#### Supplied information:
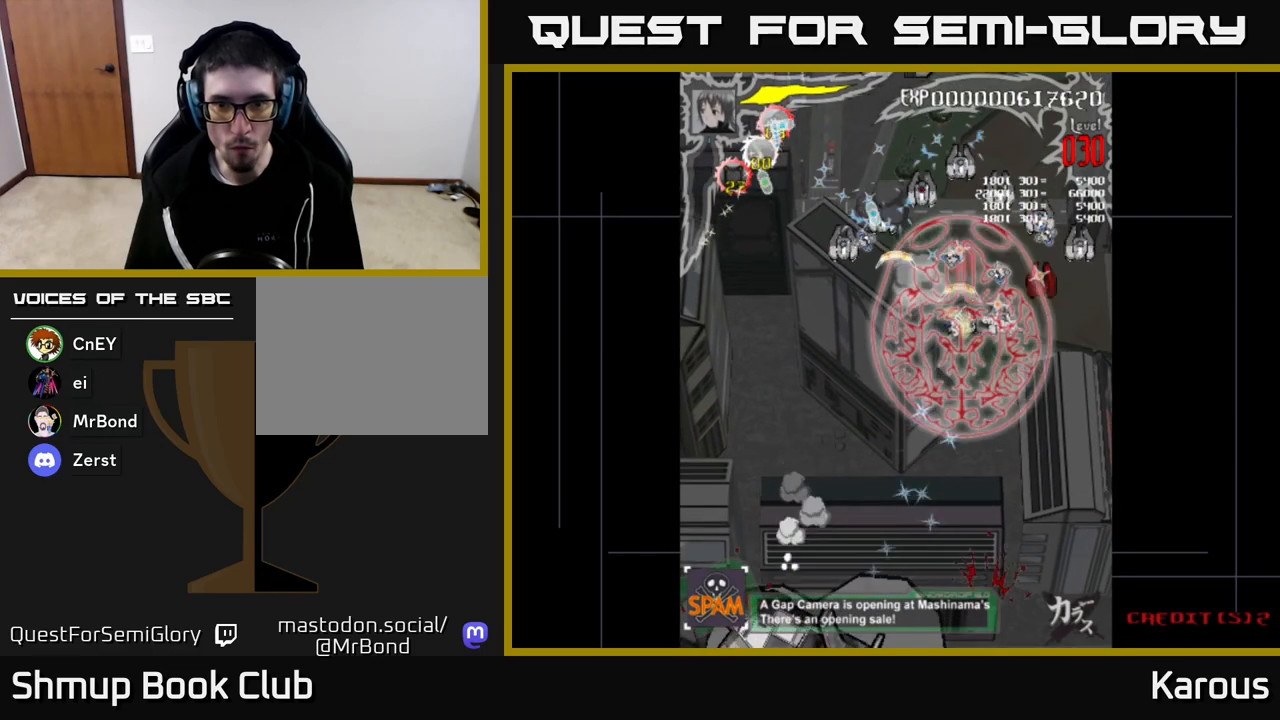
{"buttons": ["DPAD_UP", "DPAD_RIGHT"], "left_stick": "center", "right_stick": "center", "events": [[50, "DPAD_DOWN", "down"], [200, "DPAD_DOWN", "up"], [417, "DPAD_UP", "down"]]}
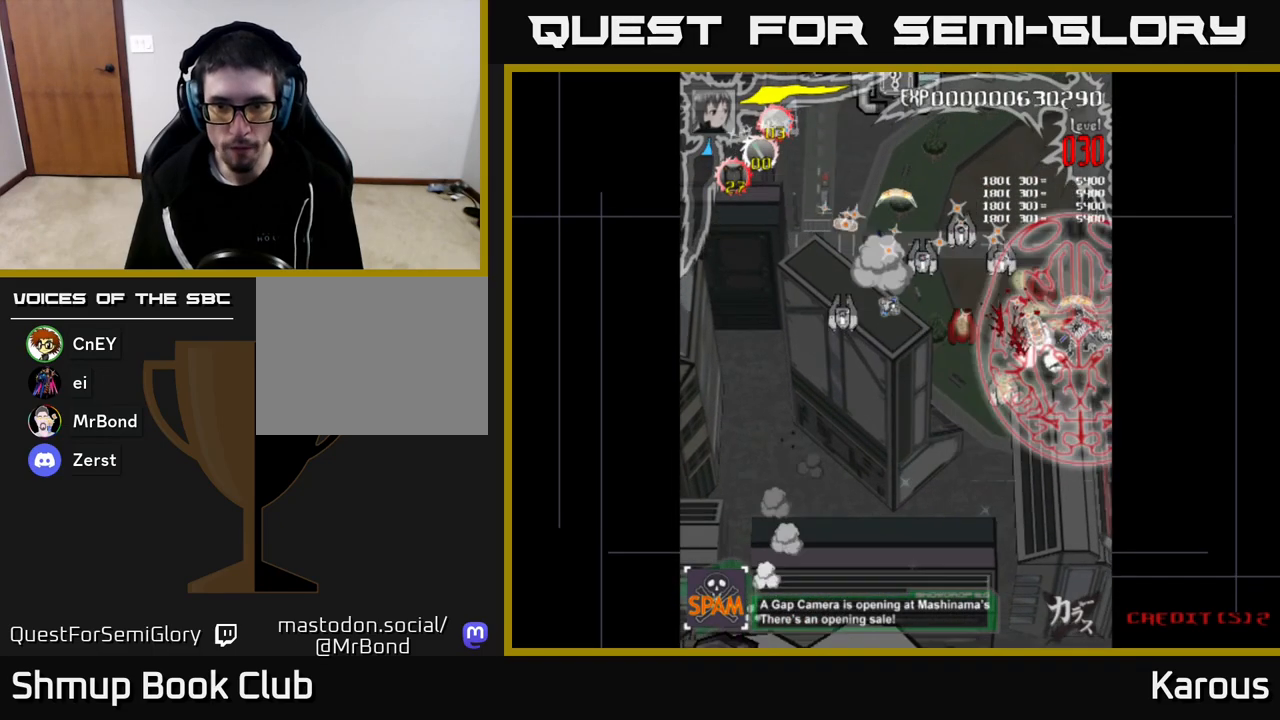
{"buttons": ["DPAD_LEFT"], "left_stick": "center", "right_stick": "center", "events": [[33, "DPAD_RIGHT", "up"], [50, "DPAD_LEFT", "down"], [67, "DPAD_UP", "up"]]}
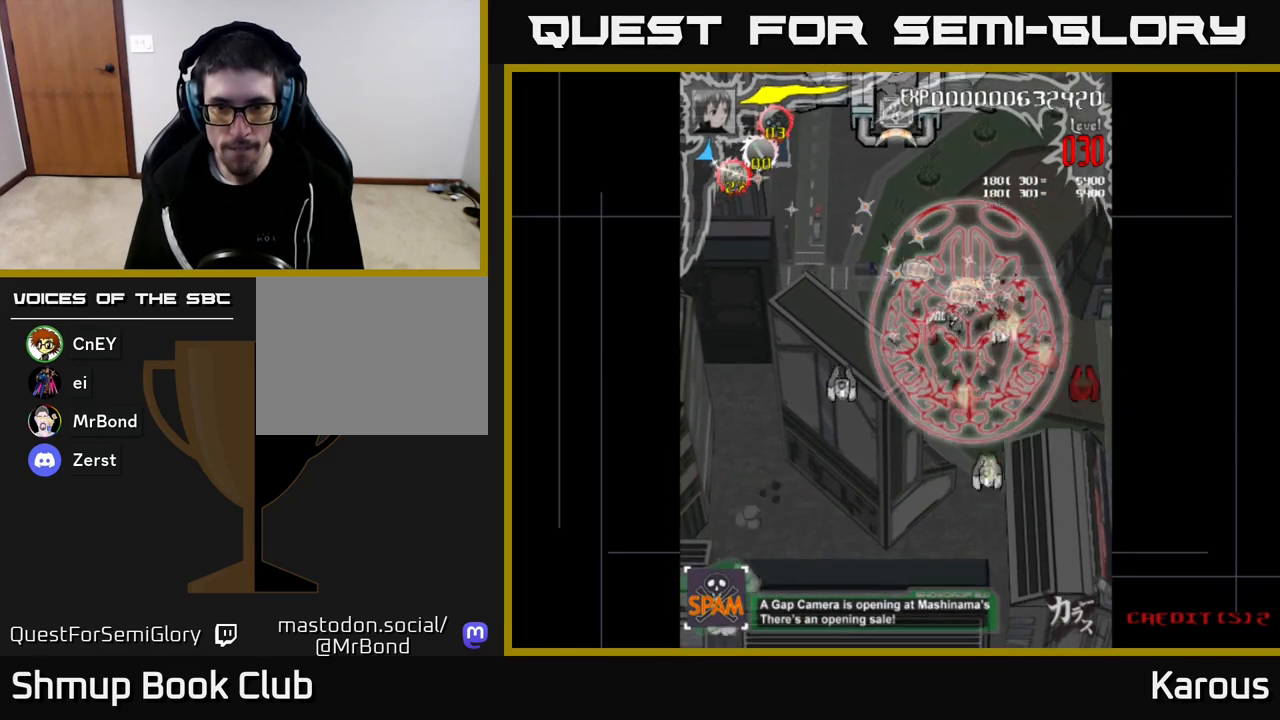
{"buttons": ["DPAD_DOWN", "DPAD_LEFT"], "left_stick": "center", "right_stick": "center", "events": [[67, "DPAD_DOWN", "down"]]}
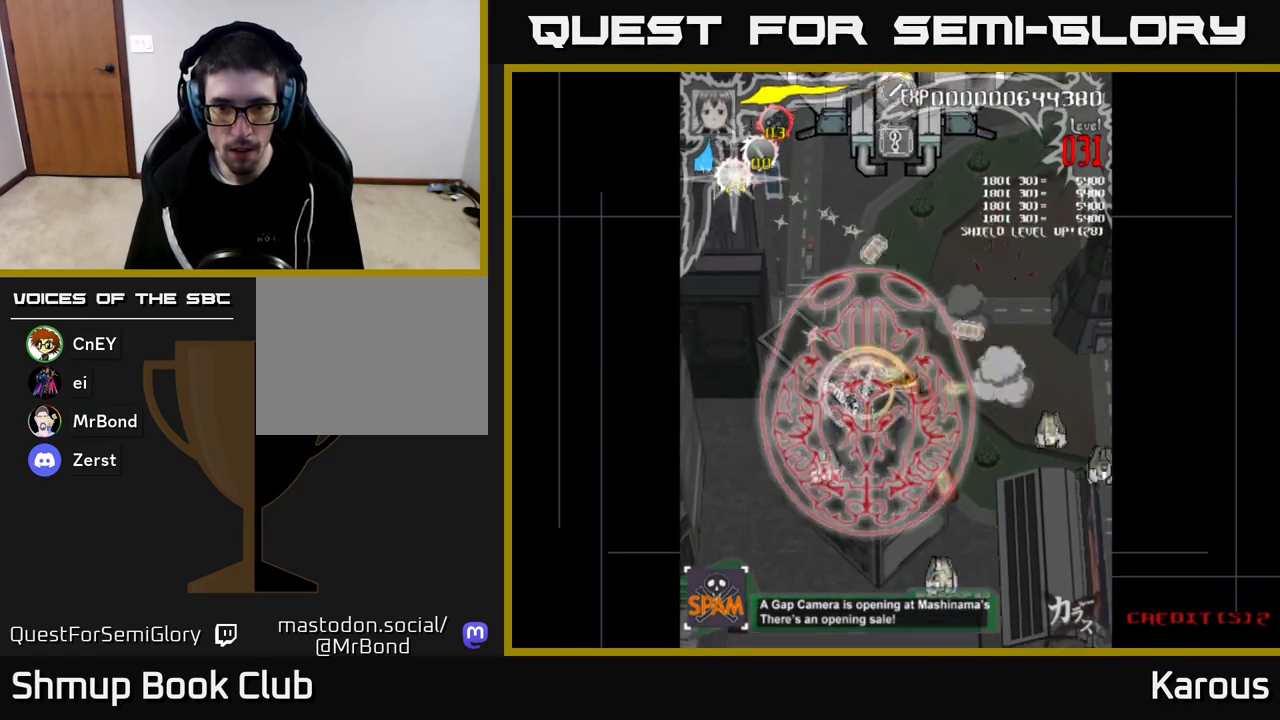
{"buttons": ["DPAD_DOWN", "DPAD_RIGHT"], "left_stick": "center", "right_stick": "center", "events": [[150, "DPAD_LEFT", "up"], [367, "DPAD_RIGHT", "down"]]}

#### Problem description:
In full and without error, repeat the listing above, omitting its images.

#### Answer to the problem:
{"buttons": ["DPAD_UP", "DPAD_RIGHT"], "left_stick": "center", "right_stick": "center", "events": [[50, "DPAD_DOWN", "down"], [200, "DPAD_DOWN", "up"], [417, "DPAD_UP", "down"]]}
{"buttons": ["DPAD_LEFT"], "left_stick": "center", "right_stick": "center", "events": [[33, "DPAD_RIGHT", "up"], [50, "DPAD_LEFT", "down"], [67, "DPAD_UP", "up"]]}
{"buttons": ["DPAD_DOWN", "DPAD_LEFT"], "left_stick": "center", "right_stick": "center", "events": [[67, "DPAD_DOWN", "down"]]}
{"buttons": ["DPAD_DOWN", "DPAD_RIGHT"], "left_stick": "center", "right_stick": "center", "events": [[150, "DPAD_LEFT", "up"], [367, "DPAD_RIGHT", "down"]]}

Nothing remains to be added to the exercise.